Overall quite straightforward process, but quite a bit of work.


Thanks very much. That first one is very romantic.
 
Actually the hard part these days would be finding quality glass filters. Red is easy, but right blue is tough and greens ain't too common either. It feels almost like people don't shoot black and white anymore 😅 and even then real blue is quite a rare filter to need.
 
Also you could use cyan-magenta-yellow filters and unfiltered for K channel. At least Cokin makes those filters. Wouldn't even be too expensive. Also might be easier to balance then RGB with no black layer.

But then again doing "real" colour photography this slowly and with this much work doesn't make any sense :D I feel like it's more about your interpretation of the scene and your choice of colours to bring to it, more an artform then picture of the real scene.

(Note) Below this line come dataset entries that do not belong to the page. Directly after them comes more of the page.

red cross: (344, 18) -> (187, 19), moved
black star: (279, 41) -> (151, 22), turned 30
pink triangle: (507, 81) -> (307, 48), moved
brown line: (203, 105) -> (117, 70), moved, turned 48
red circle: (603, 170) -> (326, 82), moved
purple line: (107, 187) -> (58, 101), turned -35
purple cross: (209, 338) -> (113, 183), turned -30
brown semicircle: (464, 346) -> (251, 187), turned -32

Considering how easy colour photography is these days. In film realm there's real usage for it, making colour gumprints (either gum-oil or simply gum) or carbon prints with out taking colour negative and doing separation layers in darkroom (if going all analog processes). For digital, it's more for fun and expressing yourself.
One would have to apply a specific curve to the black channel - and the colour channels. Some printers preferred a rather faint black image, with pretty saturated colour channels. Others went for lots of black, with barely enough colour to maintain the illusion of colouredness. Colour separation was (is?) a fine art.

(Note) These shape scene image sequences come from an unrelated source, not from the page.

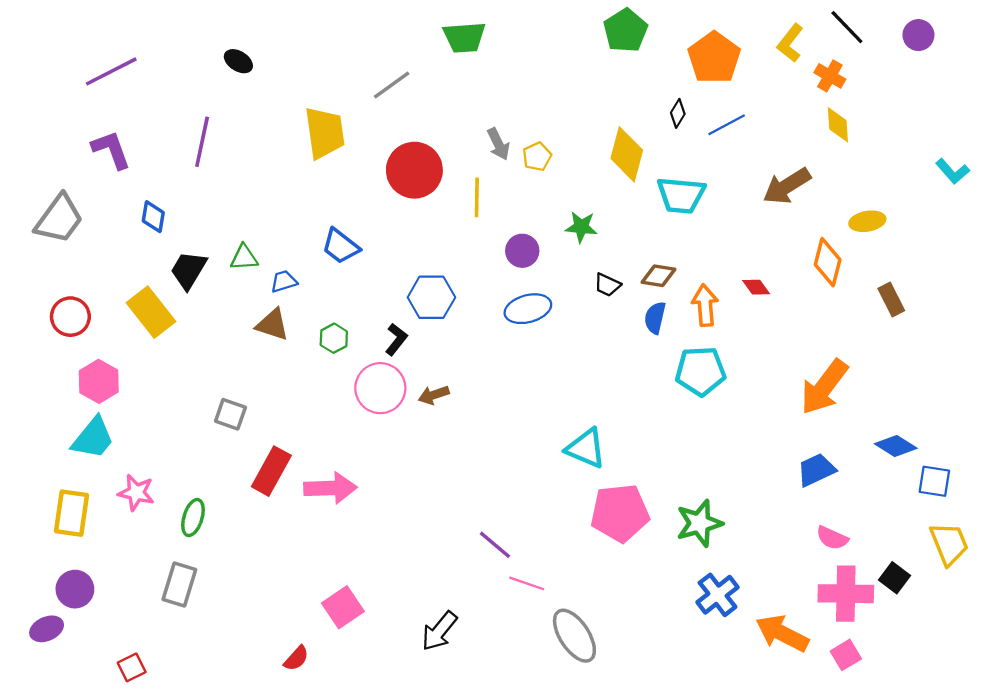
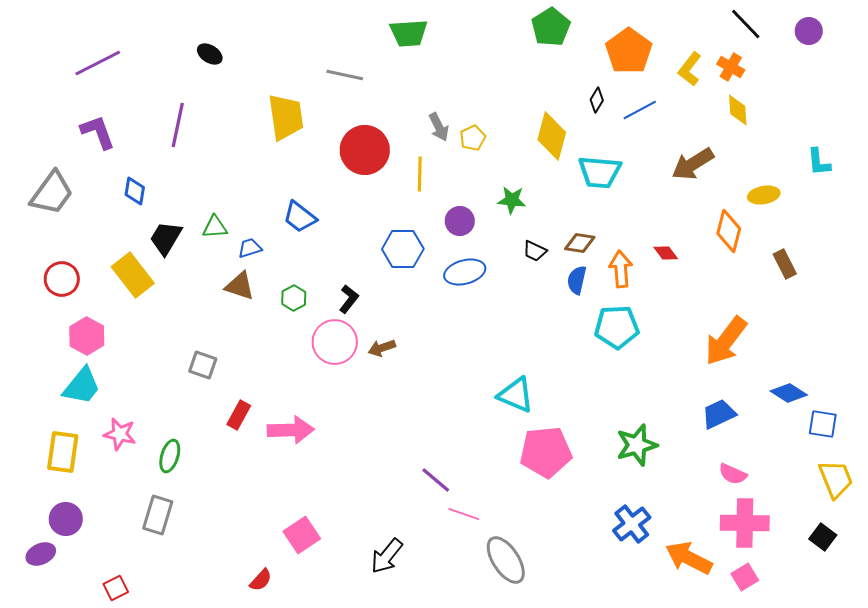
yellow L-shape: (790, 43) -> (690, 69), moved
gray line: (392, 85) -> (345, 75), turned 48
cyan L-shape: (953, 171) -> (819, 162), moved, turned 36
blue hexagon: (431, 297) -> (403, 249), moved
red rectangle: (271, 471) -> (239, 415), size x0.7
green star: (699, 523) -> (637, 445), moved
black square: (895, 578) -> (823, 537), moved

If I had a monochrome, I'd love to try - here's hoping someone else will.
RGB colour separations, being only 3 channels, are a bit more forgiving.
 
There's also tons of room to experiment if you're so inclined. Mixing different colour spaces in digital world, like replacing cyan channel with blue-yellow filtered image, or using cyan filter for blue channel. Or deep purple filter in magenta channel. And what ever you might want.

CMYK takes bit more adjusting for sure, but it does give more free reign on layers due to black being part of the equation by it self. You don't as easily make way too dark image, or lose highlights. I just might order my self CMY filters some time this summer, it's not a huge expense and would give me something new to play with. Tons of creative freedom either way. I have an series of images in mind which is the reason I took this route yesterday (and for proof of concept ordered few cheap ass plastic filters). A way to spend summer holiday :D
 
Still very much experimenting and fooling around. Bit too windy to get it right (but I do like the waves of colour). This rock is where I learned to swim and my eldest kids learned to swim, as did my mother and grandmother. I live around 500meters from here these days.
TRICHROME-1-1.JPG
 
Still very much experimenting and fooling around. Bit too windy to get it right (but I do like the waves of colour). This rock is where I learned to swim and my eldest kids learned to swim, as did my mother and grandmother. I live around 500meters from here these days.
View attachment 4837706
Wonderful picture, and more importantly the story.